Get even more attached to your Amstrad

Many computer companies of the time seemed to be happy to rely on third parties to produce peripherals for their machines, particularly Acorn who seemed to be famous for their long timescales in developing anything (beyond the BBC/Proton). Sinclair produced the Interface 1 and 2, as well as Microdrives, a modem and the ZX Printer, but they at least had a whole ecosystem of hundreds of companies producing everything else (not least real keyboards for the ZX80, 81 and Spectrum). Commodore put in a reasonable showing, producing more than most with floppy disk drives, joysticks, modems and printers but Amstrad raised the bar by seemingly producing everything going, with their background in consumer electronics seeming to really show through. This advert even includes a CP/M-diskdrive module, much like the ZEP-100 produced for the BBC by Torch, as well as light pens, a speech synthesizer (Acorn did produce voice synthesizer in the form of a plug-in chip, featuring the voice of newsreader Kenneth Kendal), and RS-232 interface, joysticks and a proper printer.

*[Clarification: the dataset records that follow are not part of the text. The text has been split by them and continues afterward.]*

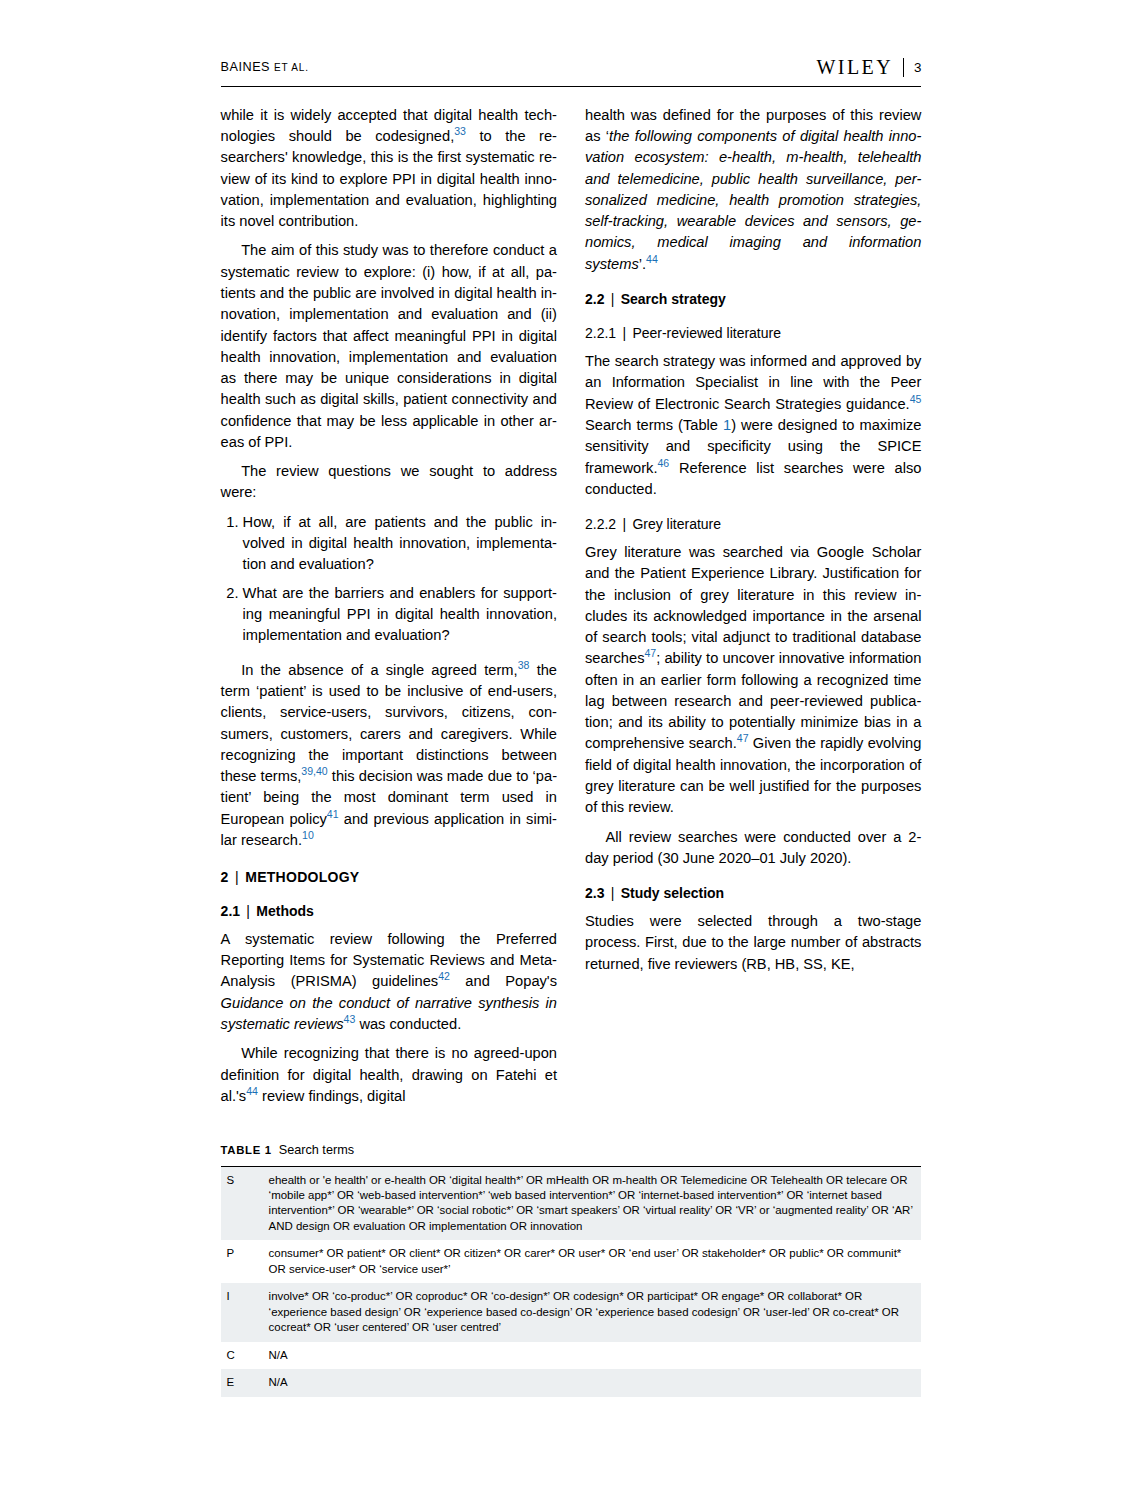BAINES ET AL.
WILEY
3
while it is widely accepted that digital health technologies should be codesigned,33 to the researchers' knowledge, this is the first systematic review of its kind to explore PPI in digital health innovation, implementation and evaluation, highlighting its novel contribution.
The aim of this study was to therefore conduct a systematic review to explore: (i) how, if at all, patients and the public are involved in digital health innovation, implementation and evaluation and (ii) identify factors that affect meaningful PPI in digital health innovation, implementation and evaluation as there may be unique considerations in digital health such as digital skills, patient connectivity and confidence that may be less applicable in other areas of PPI.
The review questions we sought to address were:
How, if at all, are patients and the public involved in digital health innovation, implementation and evaluation?
What are the barriers and enablers for supporting meaningful PPI in digital health innovation, implementation and evaluation?
In the absence of a single agreed term,38 the term ‘patient’ is used to be inclusive of end-users, clients, service-users, survivors, citizens, consumers, customers, carers and caregivers. While recognizing the important distinctions between these terms,39,40 this decision was made due to ‘patient’ being the most dominant term used in European policy41 and previous application in similar research.10
2|METHODOLOGY
2.1|Methods
A systematic review following the Preferred Reporting Items for Systematic Reviews and Meta-Analysis (PRISMA) guidelines42 and Popay's Guidance on the conduct of narrative synthesis in systematic reviews43 was conducted.
While recognizing that there is no agreed-upon definition for digital health, drawing on Fatehi et al.'s44 review findings, digital
health was defined for the purposes of this review as ‘the following components of digital health innovation ecosystem: e-health, m-health, telehealth and telemedicine, public health surveillance, personalized medicine, health promotion strategies, self-tracking, wearable devices and sensors, genomics, medical imaging and information systems’.44
2.2|Search strategy
2.2.1|Peer-reviewed literature
The search strategy was informed and approved by an Information Specialist in line with the Peer Review of Electronic Search Strategies guidance.45 Search terms (Table 1) were designed to maximize sensitivity and specificity using the SPICE framework.46 Reference list searches were also conducted.
2.2.2|Grey literature
Grey literature was searched via Google Scholar and the Patient Experience Library. Justification for the inclusion of grey literature in this review includes its acknowledged importance in the arsenal of search tools; vital adjunct to traditional database searches47; ability to uncover innovative information often in an earlier form following a recognized time lag between research and peer-reviewed publication; and its ability to potentially minimize bias in a comprehensive search.47 Given the rapidly evolving field of digital health innovation, the incorporation of grey literature can be well justified for the purposes of this review.
All review searches were conducted over a 2-day period (30 June 2020–01 July 2020).
2.3|Study selection
Studies were selected through a two-stage process. First, due to the large number of abstracts returned, five reviewers (RB, HB, SS, KE,
TABLE 1 Search terms
| S | ehealth or 'e health' or e-health OR ‘digital health*’ OR mHealth OR m-health OR Telemedicine OR Telehealth OR telecare OR ‘mobile app*’ OR ‘web-based intervention*’ ‘web based intervention*’ OR ‘internet-based intervention*’ OR ‘internet based intervention*’ OR ‘wearable*’ OR ‘social robotic*’ OR ‘smart speakers’ OR ‘virtual reality’ OR ‘VR’ or ‘augmented reality’ OR ‘AR’ AND design OR evaluation OR implementation OR innovation |
| P | consumer* OR patient* OR client* OR citizen* OR carer* OR user* OR ‘end user’ OR stakeholder* OR public* OR communit* OR service-user* OR ‘service user*’ |
| I | involve* OR ‘co-produc*’ OR coproduc* OR ‘co-design*’ OR codesign* OR participat* OR engage* OR collaborat* OR ‘experience based design’ OR ‘experience based co-design’ OR ‘experience based codesign’ OR ‘user-led’ OR co-creat* OR cocreat* OR ‘user centered’ OR ‘user centred’ |
| C | N/A |
| E | N/A |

Perhaps it wasn't so much that other companies didn't produce all this stuff for their micros, as many did eventually, but that Amstrad seemed capable of making them available seemingly all at once for each of their new machines. Perhaps it's no wonder they were about the only micro company making profits in 1985[source: "Amstrad boom - 664 problems solved", Your Computer, November 1985, p. 21].